**JOB ITEM A**
In the Bill of Rights excerpt, which guaranteed right is the natural meaning of the provision examined against in this case?

**EXCERPTED TEXT**
════
Application of ss 4, 5 and 6 of the Bill of Rights
[100]Sheldrake at para [7] per Lord Bingham.
[57] In a case such as this, when the natural meaning of a legislative provision and the obvious Parliamentary intention coincide, the starting point for the application of the Bill of Rights must be to examine that meaning against the relevant guaranteed right – in this case, s 25(c) – to see if it apparently curtails the right so as to engage the Bill of Rights’ interpretive provisions (ss 4, 5 and 6). If these provisions are engaged, the natural meaning may be adopted only in one of two circumstances. Either an application of s 5 may reveal that, because the limit placed by the meaning upon the right is a “demonstrably justified” one, its adoption will not in fact result in inconsistency with the Bill of Rights or, failing that, the provision may not be reasonably capable of bearing any other meaning.
[58] To begin casting around for other potential meanings of a provision as soon as a prima facie incursion upon a guaranteed right is identified does not give adequate recognition to the role of s 5 in the interpretive process. Nor would such an approach recognise that a meaning dictated by the application of standard interpretation principles[101] should be adopted unless the Bill of Rights actually precludes it.
[101]Including, of course, the basic direction in s 5(1) of the Interpretation Act 1999 that the meaning of an enactment “must be ascertained from its text and in the light of its purpose”.
[59] Although s 6 directs the court to prefer a meaning consistent with the rights and freedoms contained in the Bill of Rights, the scope of the individual rights and freedoms enumerated in Part 2 must be seen as constrained in context by other sections in the Bill of Rights, and in particular the provision for justified limits in s 5. It would surely be difficult to argue that many, if any, statutes can be read completely consistently with the full breadth of each and every right and freedom in the Bill of Rights. Accordingly, it is only those meanings that unjustifiably limit guaranteed rights or freedoms that s 6 requires the court to discard, if the statutory language so permits.
════
**SUPPLIED INFORMATION**

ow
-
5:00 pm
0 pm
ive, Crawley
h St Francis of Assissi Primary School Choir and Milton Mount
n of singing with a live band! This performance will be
════
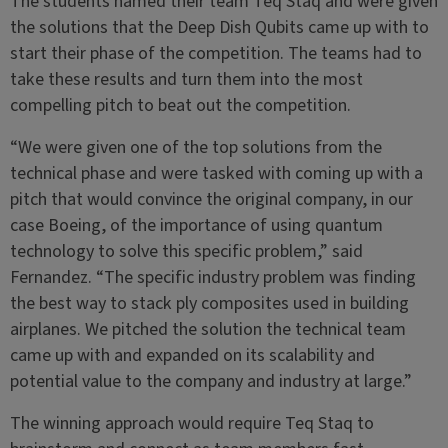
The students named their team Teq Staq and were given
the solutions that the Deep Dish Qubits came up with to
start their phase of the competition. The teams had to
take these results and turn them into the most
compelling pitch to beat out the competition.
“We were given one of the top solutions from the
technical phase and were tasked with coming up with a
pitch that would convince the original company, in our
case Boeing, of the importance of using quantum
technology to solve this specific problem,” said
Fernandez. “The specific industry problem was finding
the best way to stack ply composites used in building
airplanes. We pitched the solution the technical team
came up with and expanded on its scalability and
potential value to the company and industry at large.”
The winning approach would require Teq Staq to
════
**JOB ITEM B**
Please rewrite everything in the listing from the line containing "The students named" down to the line containing "potential value to", both included, as a numbered list with blank lines left out.

**FINAL ANSWER A**
Section 25(c).

**FINAL ANSWER B**
1. The students named their team Teq Staq and were given
2. the solutions that the Deep Dish Qubits came up with to
3. start their phase of the competition. The teams had to
4. take these results and turn them into the most
5. compelling pitch to beat out the competition.
6. “We were given one of the top solutions from the
7. technical phase and were tasked with coming up with a
8. pitch that would convince the original company, in our
9. case Boeing, of the importance of using quantum
10. technology to solve this specific problem,” said
11. Fernandez. “The specific industry problem was finding
12. the best way to stack ply composites used in building
13. airplanes. We pitched the solution the technical team
14. came up with and expanded on its scalability and
15. potential value to the company and industry at large.”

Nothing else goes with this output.